A powerful example comes from the Dutch Hunger Winter of 1944 to 1945. People whose mothers were pregnant with them during this severe famine were more likely to develop heart disease, type 2 diabetes, and schizophrenia decades later. When researchers examined their DNA roughly 60 years after the famine, they found altered patterns of gene activation compared to their siblings who weren’t exposed to famine in the womb. The DNA sequence was unchanged, but the way the body read that DNA had been permanently shifted by a few months of prenatal malnutrition.

Smoking offers another clear case. Smokers show measurably different gene activation patterns compared to nonsmokers, particularly in genes involved in processing toxins. Some of these epigenetic changes reverse after quitting, while others persist. This is nature and nurture working as a single system: your environment literally reshapes how your genes behave.

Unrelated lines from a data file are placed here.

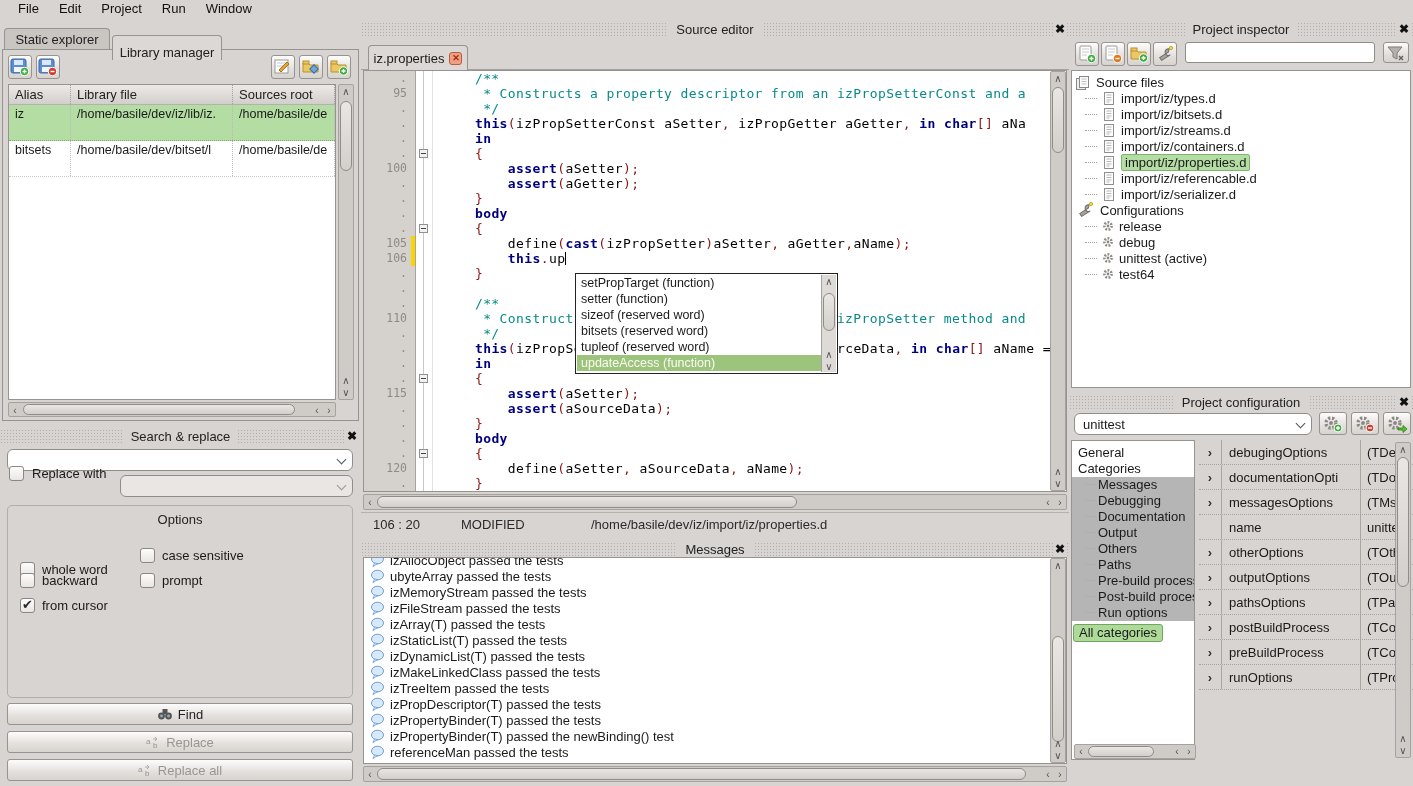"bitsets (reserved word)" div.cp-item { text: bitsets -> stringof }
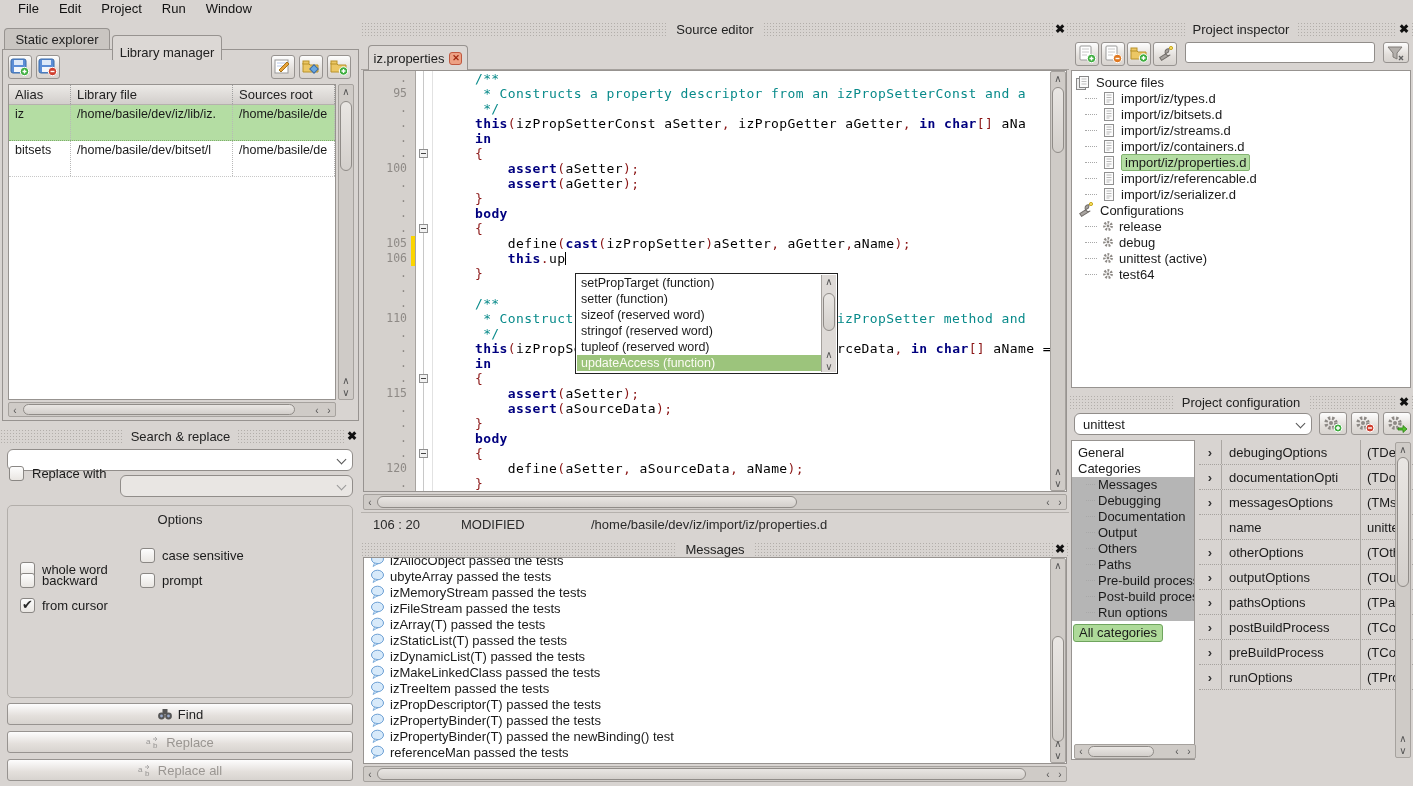"Replace with" div { top: 448px -> 461px }
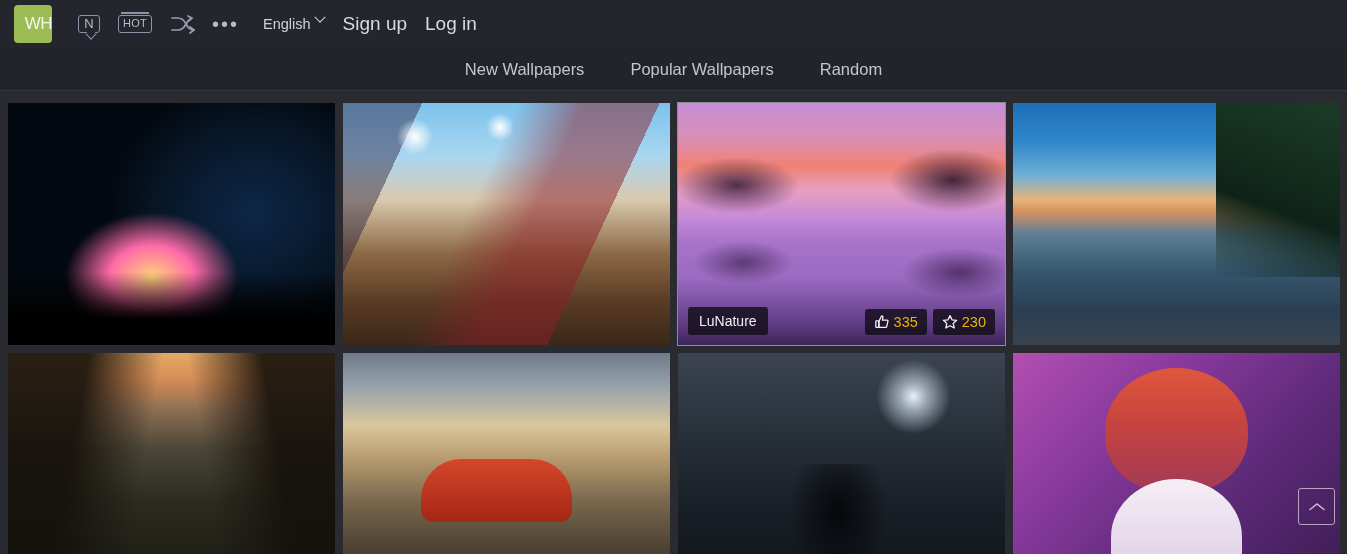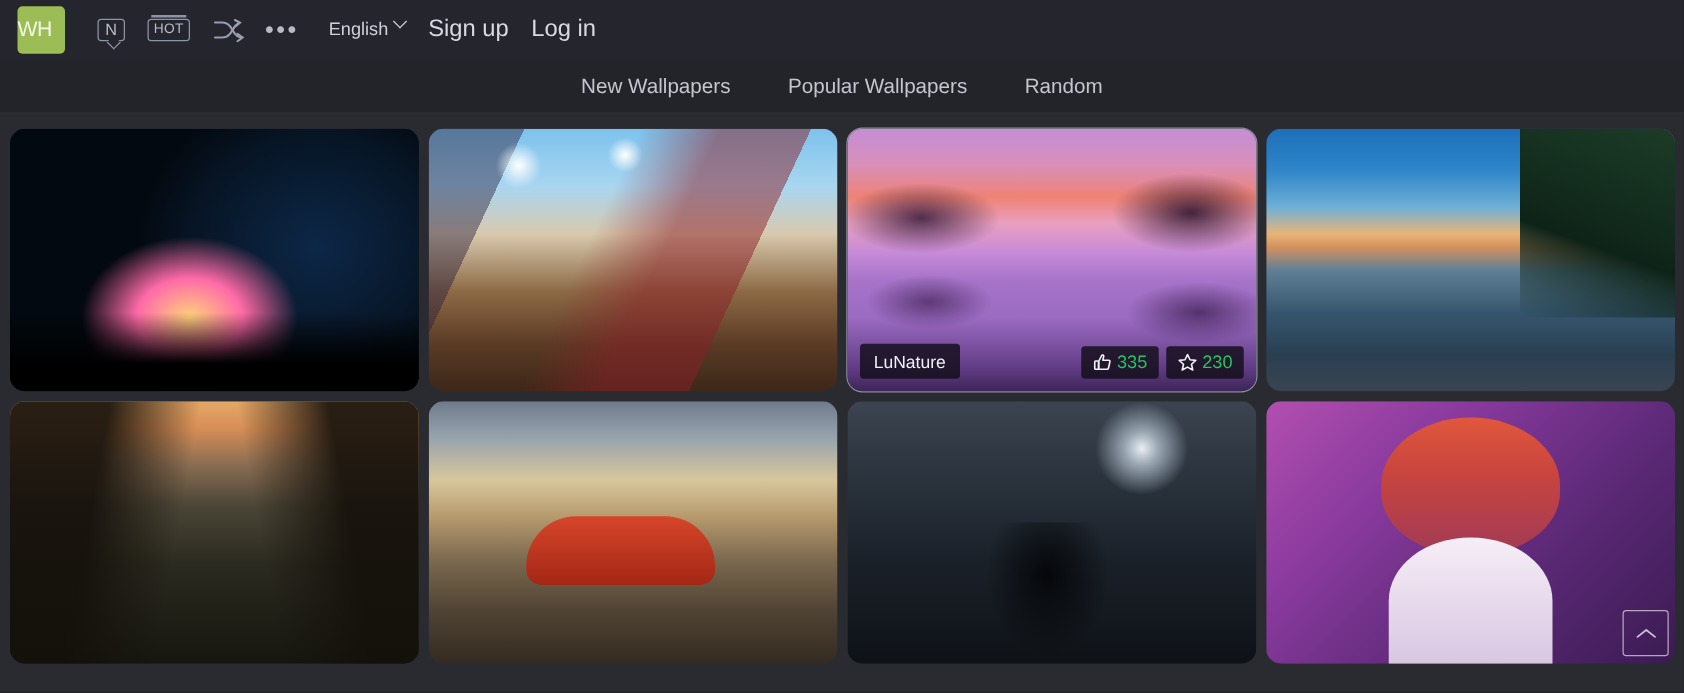"WH" .logo { justify-content: flex-start -> flex-end }
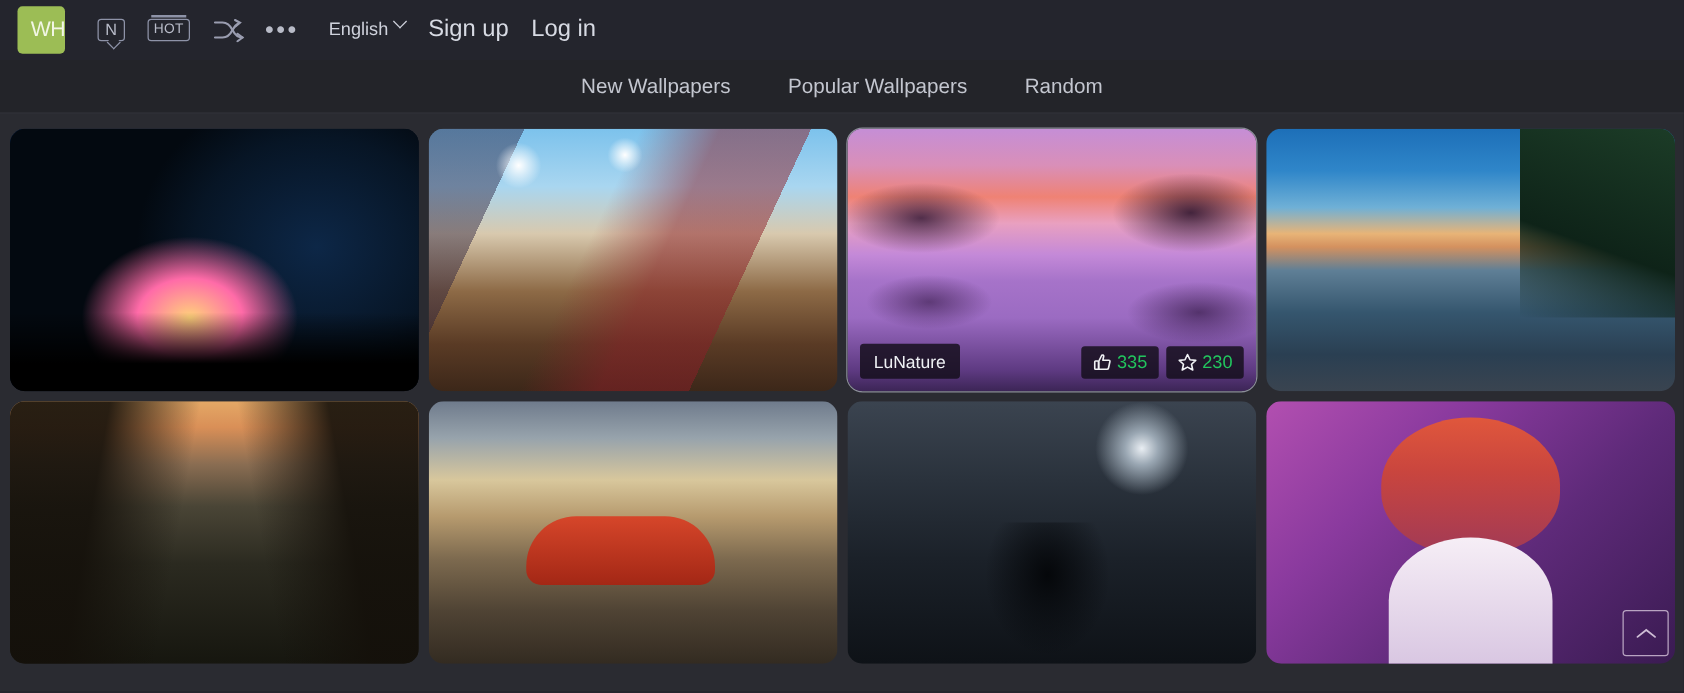"LuNature" .card { border-radius: 12px -> 0; height: 210px -> 242px }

Mental Health: Vulnerability Meets Experience

For conditions like depression and schizophrenia, the relationship between genes and environment follows what’s called a diathesis-stress pattern. You can carry a genetic vulnerability (the diathesis) your entire life without developing a disorder. It’s the combination of that vulnerability with stressful life events that pushes someone over the threshold into illness.

This isn’t just additive, where genetic risk and stress each contribute their own piece. Research on depression shows the effect is multiplicative: people with high genetic vulnerability who also experience many stressful life events face a risk that exceeds what you’d predict from simply adding those two factors together. The genes and the stress amplify each other. This helps explain why two people can go through the same difficult experience and come out very differently. It also explains why someone with a strong genetic predisposition might never develop depression if their life circumstances remain relatively stable.

Chronic Disease: Lifestyle Often Outweighs Genetics

For common physical diseases, the interplay between genes and lifestyle is measurable and practical. A large study using the UK Biobank compared the effects of genetic risk and lifestyle factors (like diet, exercise, smoking, and sleep) on conditions including type 2 diabetes. People in the highest genetic risk group were about 1.5 times more likely to develop diabetes than those in the lowest genetic risk group. But people with the least healthy lifestyles were roughly 2.5 times more likely to develop diabetes than those with the healthiest habits, regardless of their genetic profile.

When high genetic risk and poor lifestyle combined, the risk multiplied further: nearly 3.8 times the risk of someone with both low genetic risk and healthy habits. The practical takeaway is that while you can’t change your genes, lifestyle choices often have a larger influence on whether those genetic risks actually materialize into disease. Genetic risk is real, but it’s not destiny.

Why the “Versus” Is Outdated

The framing of nature “versus” nurture implies a competition between two separate forces, but that’s not how biology works. Your genes influence which environments you seek out. Your environments alter how your genes function. A child with a genetic tendency toward curiosity may read more, which builds vocabulary, which leads teachers to offer more advanced material, which further develops cognitive skills. Genes and environment form a feedback loop, not a tug of war.

Some scientists now advocate for a framework called Developmental Systems Theory, which rejects any attempt to divide causes of development into genetic and non-genetic categories. In this view, genes, maternal nutrition, childhood language exposure, cultural practices, and countless other factors are all part of one interconnected developmental system. No single category of cause is more fundamental than another. The question “is it nature or nurture?” is a bit like asking whether the area of a rectangle comes from its length or its width. You need both, and neither makes sense alone.